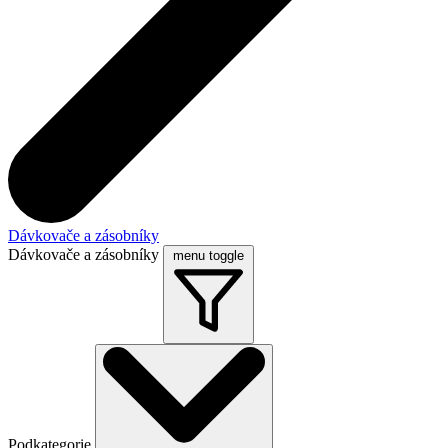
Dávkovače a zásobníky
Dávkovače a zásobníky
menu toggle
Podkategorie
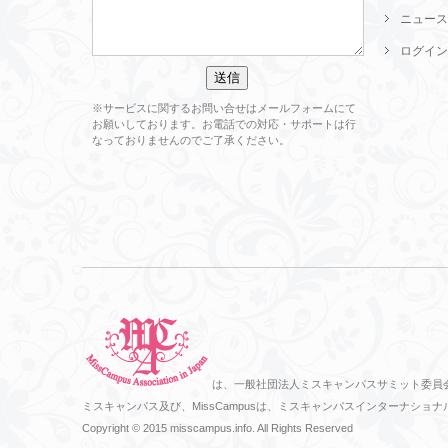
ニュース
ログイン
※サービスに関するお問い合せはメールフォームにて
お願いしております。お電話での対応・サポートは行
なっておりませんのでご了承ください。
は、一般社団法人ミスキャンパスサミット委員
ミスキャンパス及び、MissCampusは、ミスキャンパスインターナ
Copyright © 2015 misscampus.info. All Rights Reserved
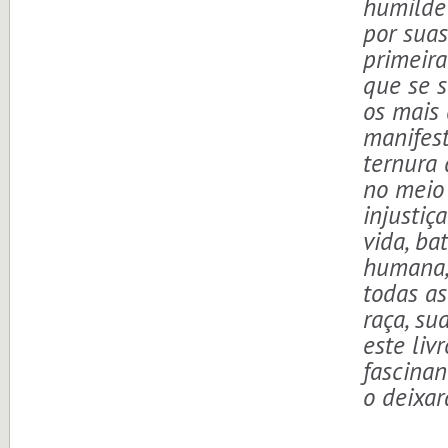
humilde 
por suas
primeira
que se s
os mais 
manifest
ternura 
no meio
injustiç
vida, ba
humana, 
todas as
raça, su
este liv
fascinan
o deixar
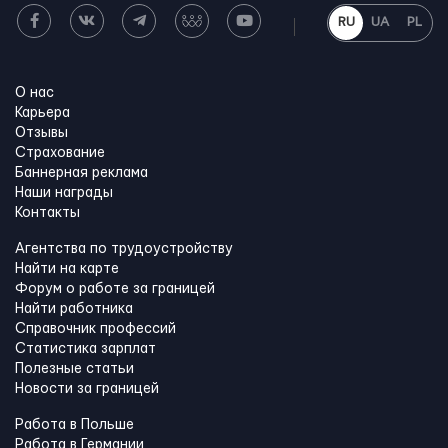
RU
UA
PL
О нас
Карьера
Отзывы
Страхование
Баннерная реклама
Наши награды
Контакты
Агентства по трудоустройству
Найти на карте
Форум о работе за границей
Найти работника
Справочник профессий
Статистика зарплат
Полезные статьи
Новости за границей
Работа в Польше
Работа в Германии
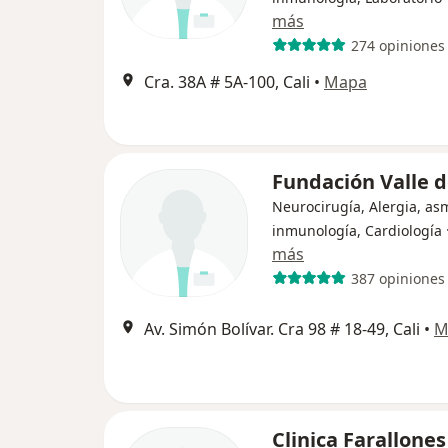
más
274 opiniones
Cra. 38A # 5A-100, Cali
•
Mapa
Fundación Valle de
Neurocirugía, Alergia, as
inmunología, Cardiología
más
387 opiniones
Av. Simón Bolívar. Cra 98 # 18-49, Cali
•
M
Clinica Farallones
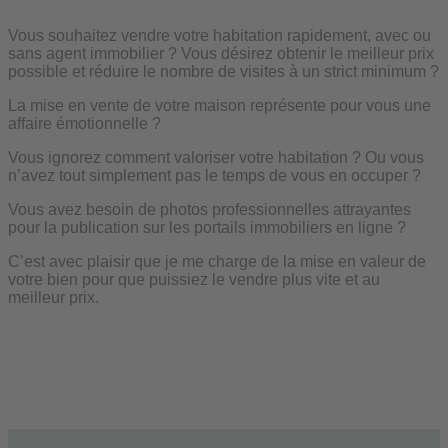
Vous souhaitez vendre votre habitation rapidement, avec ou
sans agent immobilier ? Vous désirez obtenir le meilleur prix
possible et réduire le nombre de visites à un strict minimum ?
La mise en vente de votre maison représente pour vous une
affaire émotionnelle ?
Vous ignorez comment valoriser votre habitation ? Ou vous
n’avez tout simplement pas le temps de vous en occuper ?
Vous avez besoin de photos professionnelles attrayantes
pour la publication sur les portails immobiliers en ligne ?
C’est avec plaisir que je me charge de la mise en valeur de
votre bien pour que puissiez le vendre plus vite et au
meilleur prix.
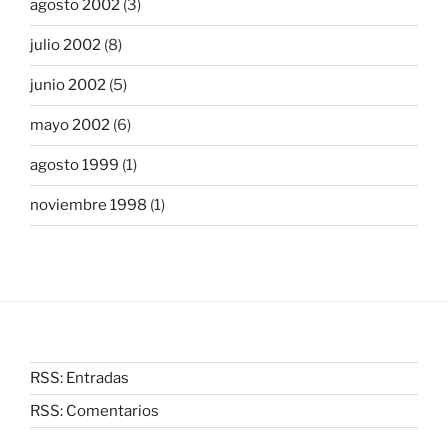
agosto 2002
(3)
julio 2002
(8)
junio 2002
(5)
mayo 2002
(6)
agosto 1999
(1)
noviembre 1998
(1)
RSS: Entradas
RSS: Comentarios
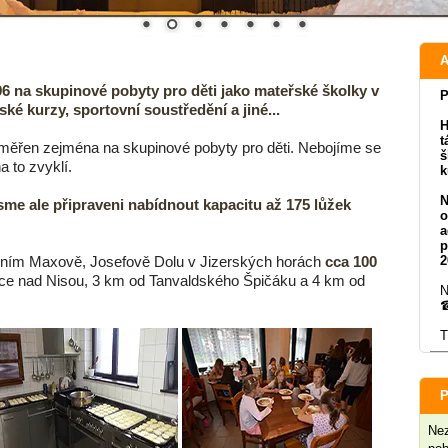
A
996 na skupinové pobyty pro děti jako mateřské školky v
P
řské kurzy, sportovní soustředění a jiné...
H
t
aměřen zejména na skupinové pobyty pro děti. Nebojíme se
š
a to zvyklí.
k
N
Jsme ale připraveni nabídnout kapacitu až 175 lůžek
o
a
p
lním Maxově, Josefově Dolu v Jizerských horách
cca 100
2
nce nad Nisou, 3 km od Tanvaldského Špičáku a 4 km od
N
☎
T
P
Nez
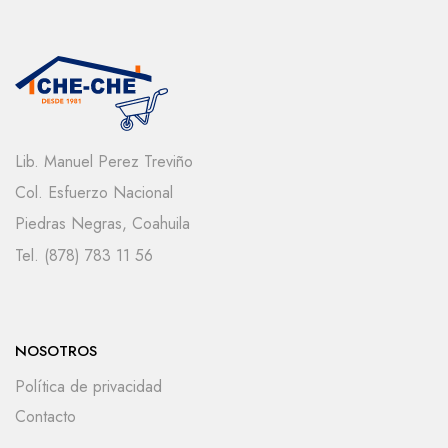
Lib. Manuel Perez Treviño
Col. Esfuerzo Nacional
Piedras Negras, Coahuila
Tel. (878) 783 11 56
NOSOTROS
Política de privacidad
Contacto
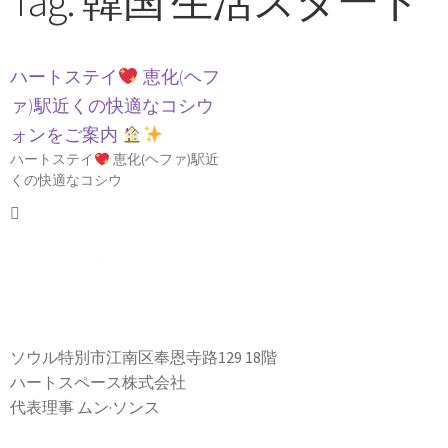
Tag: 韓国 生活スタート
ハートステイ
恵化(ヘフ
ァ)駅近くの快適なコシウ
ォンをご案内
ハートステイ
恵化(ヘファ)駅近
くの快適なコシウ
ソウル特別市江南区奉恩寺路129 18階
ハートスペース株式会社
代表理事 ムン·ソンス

_TASK_
Present every line of text in the data above as a numbered list. Leave out blank lines and the pictures.

_RESPONSE AREA_
1. Dávkovače a zásobníky
2. Dávkovače a zásobníky
3. menu toggle
4. Podkategorie
5. ニュース
6. ログイン
7. ※サービスに関するお問い合せはメールフォームにて
8. お願いしております。お電話での対応・サポートは行
9. なっておりませんのでご了承ください。
10. は、一般社団法人ミスキャンパスサミット委員
11. ミスキャンパス及び、MissCampusは、ミスキャンパスインターナ
12. Copyright © 2015 misscampus.info. All Rights Reserved
13. humilde 
14. por suas
15. primeira
16. que se s
17. os mais 
18. manifest
19. ternura 
20. no meio
21. injustiç
22. vida, ba
23. humana, 
24. todas as
25. raça, su
26. este liv
27. fascinan
28. o deixar
29. RU
30. UA
31. PL
32. О нас
33. Карьера
34. Отзывы
35. Страхование
36. Баннерная реклама
37. Наши награды
38. Контакты
39. Агентства по трудоустройству
40. Найти на карте
41. Форум о работе за границей
42. Найти работника
43. Справочник профессий
44. Статистика зарплат
45. Полезные статьи
46. Новости за границей
47. Работа в Польше
48. Работа в Германии
49. más
50. 274 opiniones
51. Cra. 38A # 5A-100, Cali
52. •
53. Mapa
54. Fundación Valle de
55. Neurocirugía, Alergia, as
56. inmunología, Cardiología
57. más
58. 387 opiniones
59. Av. Simón Bolívar. Cra 98 # 18-49, Cali
60. •
61. M
62. Clinica Farallones
63. Vous souhaitez vendre votre habitation rapidement, avec ou
64. sans agent immobilier ? Vous désirez obtenir le meilleur prix
65. possible et réduire le nombre de visites à un strict minimum ?
66. La mise en vente de votre maison représente pour vous une
67. affaire émotionnelle ?
68. Vous ignorez comment valoriser votre habitation ? Ou vous
69. n’avez tout simplement pas le temps de vous en occuper ?
70. Vous avez besoin de photos professionnelles attrayantes
71. pour la publication sur les portails immobiliers en ligne ?
72. C’est avec plaisir que je me charge de la mise en valeur de
73. votre bien pour que puissiez le vendre plus vite et au
74. meilleur prix.
75. agosto 2002
76. (3)
77. julio 2002
78. (8)
79. junio 2002
80. (5)
81. mayo 2002
82. (6)
83. agosto 1999
84. (1)
85. noviembre 1998
86. (1)
87. RSS: Entradas
88. RSS: Comentarios
89. A
90. 996 na skupinové pobyty pro děti jako mateřské školky v
91. P
92. řské kurzy, sportovní soustředění a jiné...
93. H
94. t
95. aměřen zejména na skupinové pobyty pro děti. Nebojíme se
96. š
97. a to zvyklí.
98. k
99. N
100. Jsme ale připraveni nabídnout kapacitu až 175 lůžek
101. o
102. a
103. p
104. lním Maxově, Josefově Dolu v Jizerských horách
105. cca 100
106. 2
107. nce nad Nisou, 3 km od Tanvaldského Špičáku a 4 km od
108. N
109. ☎
110. T
111. P
112. Nez
113. Lib. Manuel Perez Treviño
114. Col. Esfuerzo Nacional
115. Piedras Negras, Coahuila
116. Tel. (878) 783 11 56
117. NOSOTROS
118. Política de privacidad
119. Contacto
120. Tag: 韓国 生活スタート
121. ハートステイ
122. 恵化(ヘフ
123. ァ)駅近くの快適なコシウ
124. ォンをご案内
125. ハートステイ
126. 恵化(ヘファ)駅近
127. くの快適なコシウ
128. ソウル特別市江南区奉恩寺路129 18階
129. ハートスペース株式会社
130. 代表理事 ムン·ソンス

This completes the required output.